[[ The data open ]]

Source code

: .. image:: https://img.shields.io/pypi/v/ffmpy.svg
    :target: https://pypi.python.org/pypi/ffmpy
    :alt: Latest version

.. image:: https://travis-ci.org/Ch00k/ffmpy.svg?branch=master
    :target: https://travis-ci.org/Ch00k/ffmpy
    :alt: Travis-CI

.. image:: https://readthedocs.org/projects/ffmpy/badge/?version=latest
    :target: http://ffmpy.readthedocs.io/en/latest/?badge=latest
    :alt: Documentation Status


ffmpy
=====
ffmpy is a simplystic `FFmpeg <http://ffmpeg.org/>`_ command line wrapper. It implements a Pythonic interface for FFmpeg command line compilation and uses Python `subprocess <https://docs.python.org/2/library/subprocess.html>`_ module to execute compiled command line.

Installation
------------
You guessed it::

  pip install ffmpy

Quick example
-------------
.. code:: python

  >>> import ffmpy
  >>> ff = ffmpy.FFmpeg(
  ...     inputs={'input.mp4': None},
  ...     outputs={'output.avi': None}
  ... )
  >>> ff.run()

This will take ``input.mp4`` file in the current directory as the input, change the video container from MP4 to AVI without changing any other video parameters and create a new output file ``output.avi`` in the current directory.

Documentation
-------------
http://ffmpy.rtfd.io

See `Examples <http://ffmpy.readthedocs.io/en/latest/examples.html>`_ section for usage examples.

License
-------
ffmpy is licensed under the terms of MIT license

[[ The data closed ]]

Your goal: The complete listing must be printed again exactly as given.

Output for this exercise:
Source code

: .. image:: https://img.shields.io/pypi/v/ffmpy.svg
    :target: https://pypi.python.org/pypi/ffmpy
    :alt: Latest version

.. image:: https://travis-ci.org/Ch00k/ffmpy.svg?branch=master
    :target: https://travis-ci.org/Ch00k/ffmpy
    :alt: Travis-CI

.. image:: https://readthedocs.org/projects/ffmpy/badge/?version=latest
    :target: http://ffmpy.readthedocs.io/en/latest/?badge=latest
    :alt: Documentation Status


ffmpy
=====
ffmpy is a simplystic `FFmpeg <http://ffmpeg.org/>`_ command line wrapper. It implements a Pythonic interface for FFmpeg command line compilation and uses Python `subprocess <https://docs.python.org/2/library/subprocess.html>`_ module to execute compiled command line.

Installation
------------
You guessed it::

  pip install ffmpy

Quick example
-------------
.. code:: python

  >>> import ffmpy
  >>> ff = ffmpy.FFmpeg(
  ...     inputs={'input.mp4': None},
  ...     outputs={'output.avi': None}
  ... )
  >>> ff.run()

This will take ``input.mp4`` file in the current directory as the input, change the video container from MP4 to AVI without changing any other video parameters and create a new output file ``output.avi`` in the current directory.

Documentation
-------------
http://ffmpy.rtfd.io

See `Examples <http://ffmpy.readthedocs.io/en/latest/examples.html>`_ section for usage examples.

License
-------
ffmpy is licensed under the terms of MIT license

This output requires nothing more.